Abstracts scanned from text submitted for November 1994 DOE Human Genome Program Contractor-Grantee Workshop. Inaccuracies have not been corrected.
Mouse Genome Studies Aimed at Deciphering Gene Function
Woychik, R.P., Stubbs, L., Mucenski, M.L., Moyer, J., Kwon, H., Richards, W.G., Yoder, B. and Wilkinson, J.E.
Biology Division, Oak Ridge National Laboratory, P.O. Box 2009, Oak Ridge, TN 37831-807,
We have initiated a comprehensive program aimed at man-mouse comparative genome studies in the Biology Division at the Oak Ridge National Laboratory.

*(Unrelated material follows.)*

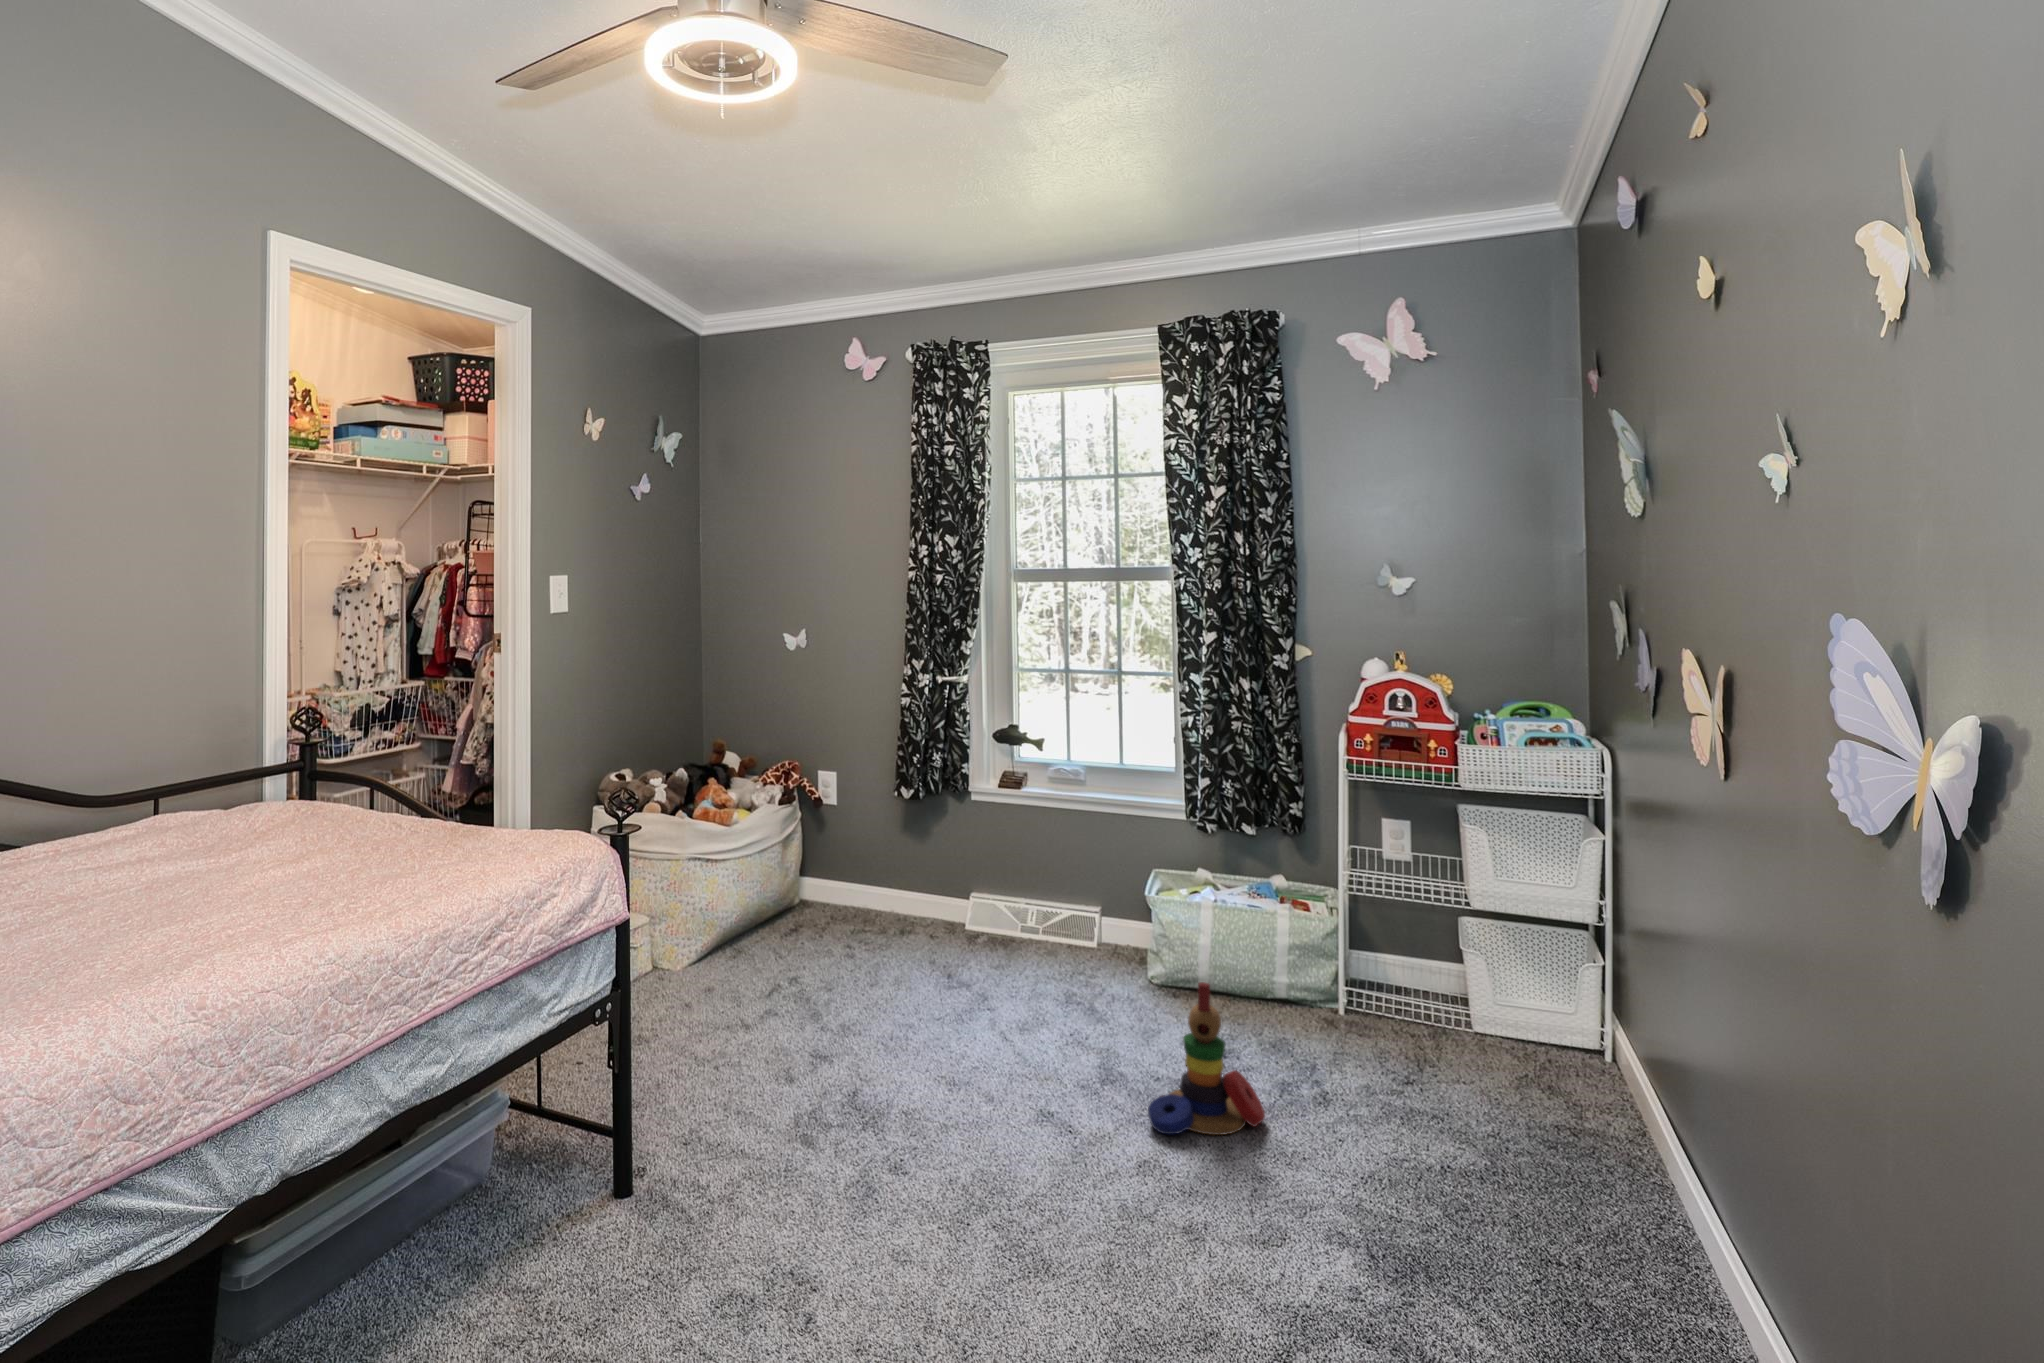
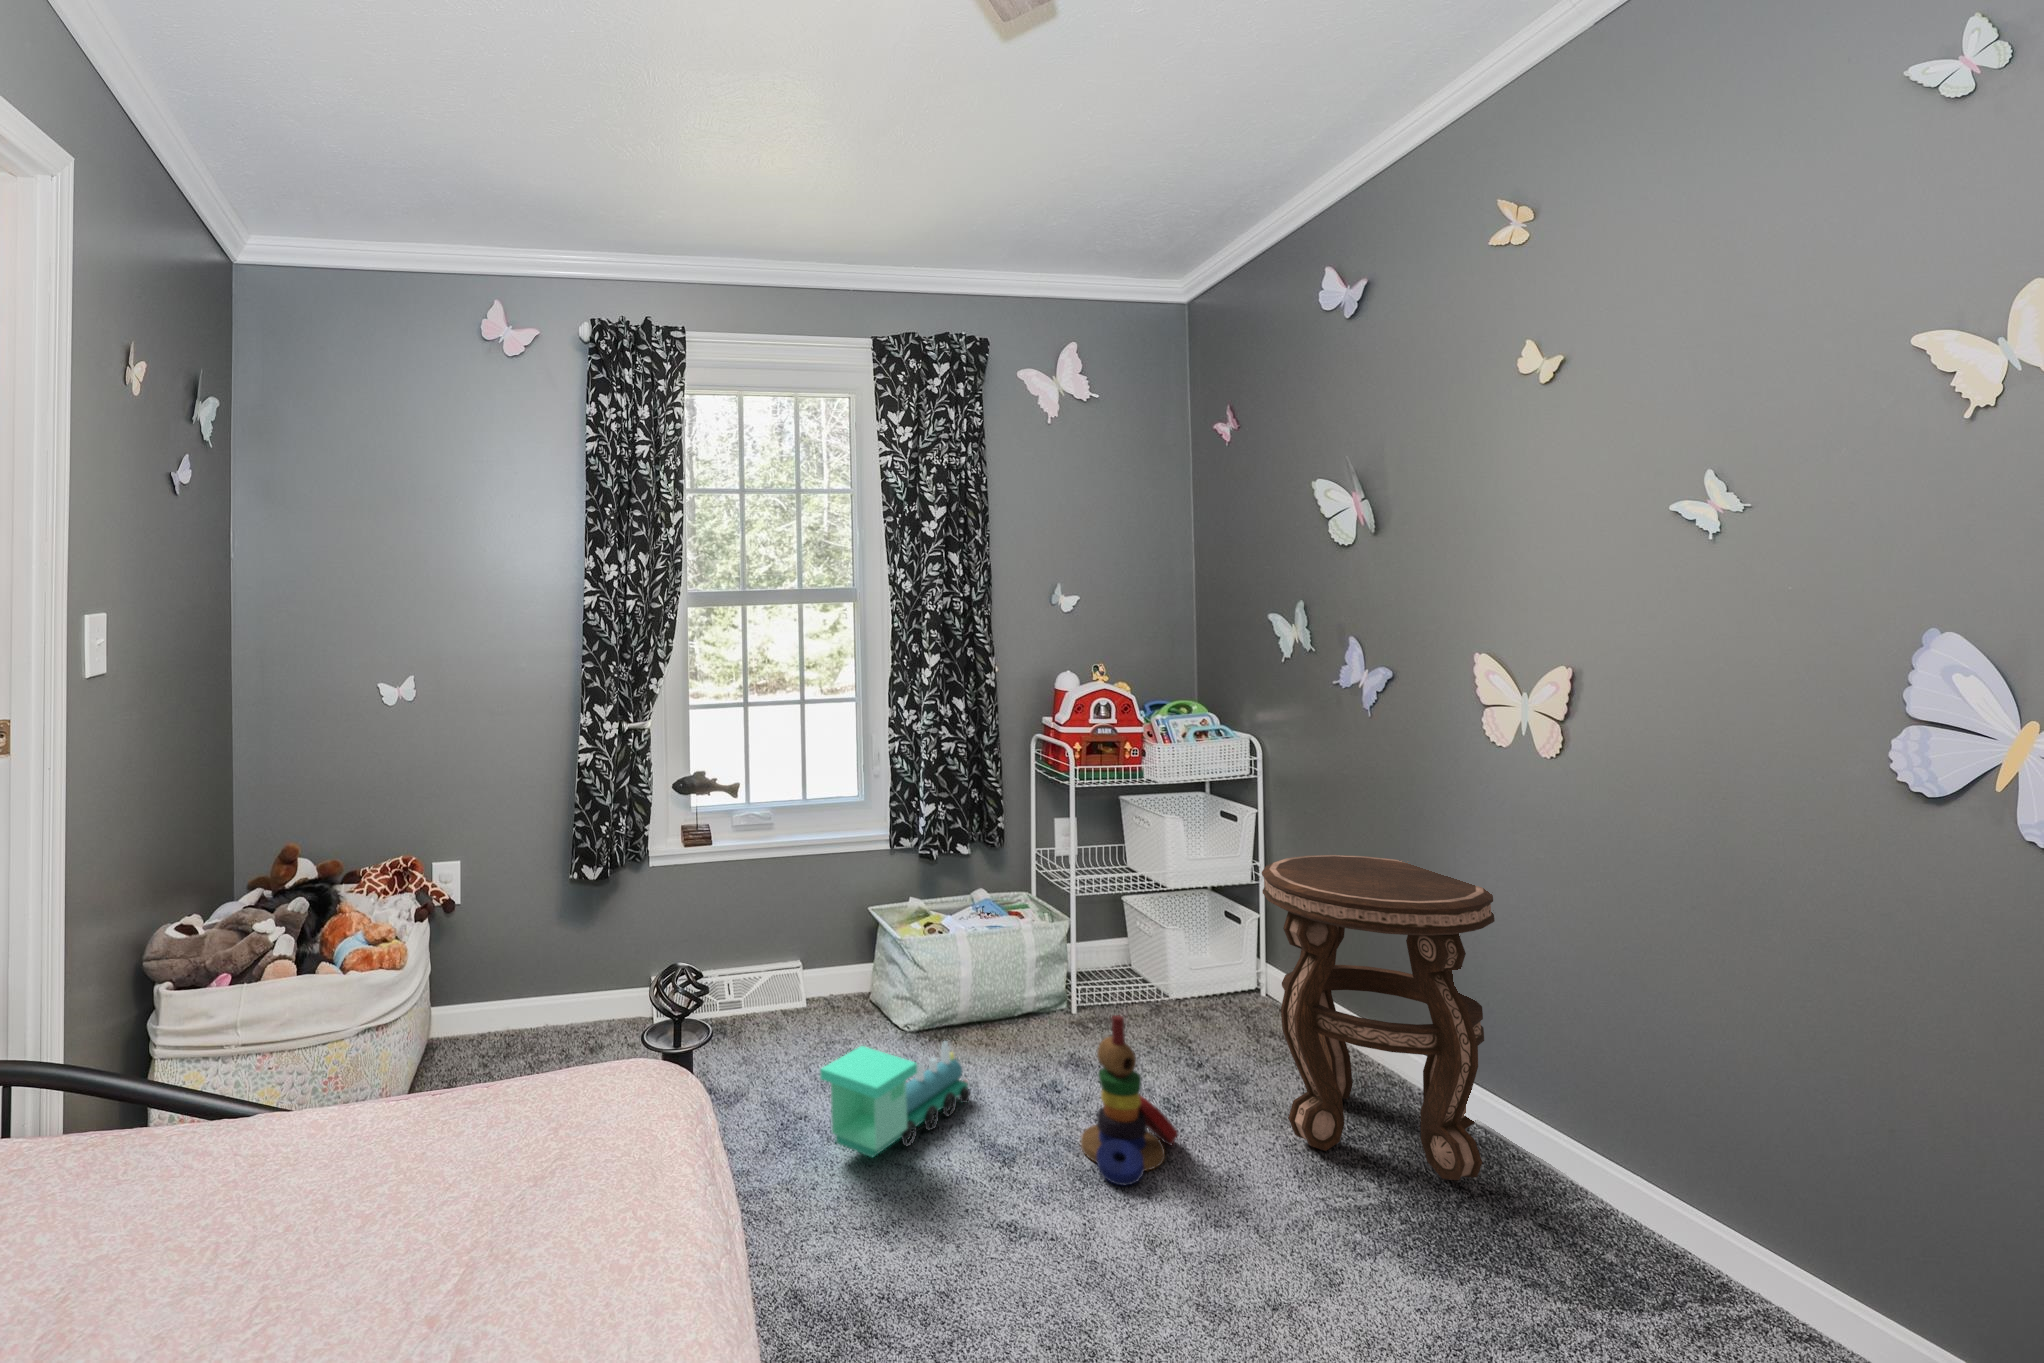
side table: none [1385,875,1675,1269] -> present [1262,855,1495,1180]
toy train: none [957,958,1131,1049] -> present [820,1041,970,1157]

As one component of this effort, transgenic and targeted mutagenesis strategies are being developed in mice to begin to explore the function of individual genes derived from the human and mouse physical mapping initiatives. To illustrate the nature of this research, we have developed a mutation in the mouse which corresponds to a gene in humans mapping to Chromosome 13 at position 13q12.1. This gene is over 100-kb in length and is comprised of 25 individual exons, most of which are less than 100 bp in length. The gene gives rise to a 2.8 kb mRNA in humans and is expressed with a broad tissue distribution. In the mouse, the gene produces a 3.2 kb mRNA which is also expressed with a wide tissue distribution. The difference in size between the mouse and human mRNA's is due to a deletion within the 3' untranslated region of the human transcript. Computer analysis revealed that the putative coding region has the potential to produce an 825 amino acid protein in humans that contains a repeated motif called the tetratrico repeat (TPR). Inactivation of this gene in the mouse was most revealing in that the animals developed polycystic kidney disease and a specific liver lesion among other defects. The disease in the mouse closely resembles human autosomal recessive polycystic kidney disease (ARPKD). This approach is allowing us to correlate specific genes with functions and disease conditions in humans.
The submitted manuscript has been authored by a contractor of the U.S. Government under contract No. DE-AC05-840R21400. Accordingly, the U.S. Government retains a nonexclusive, royalty-free license to publish or reproduce the published form of this contribution, or allow others to do so, for U.S. Government purposes.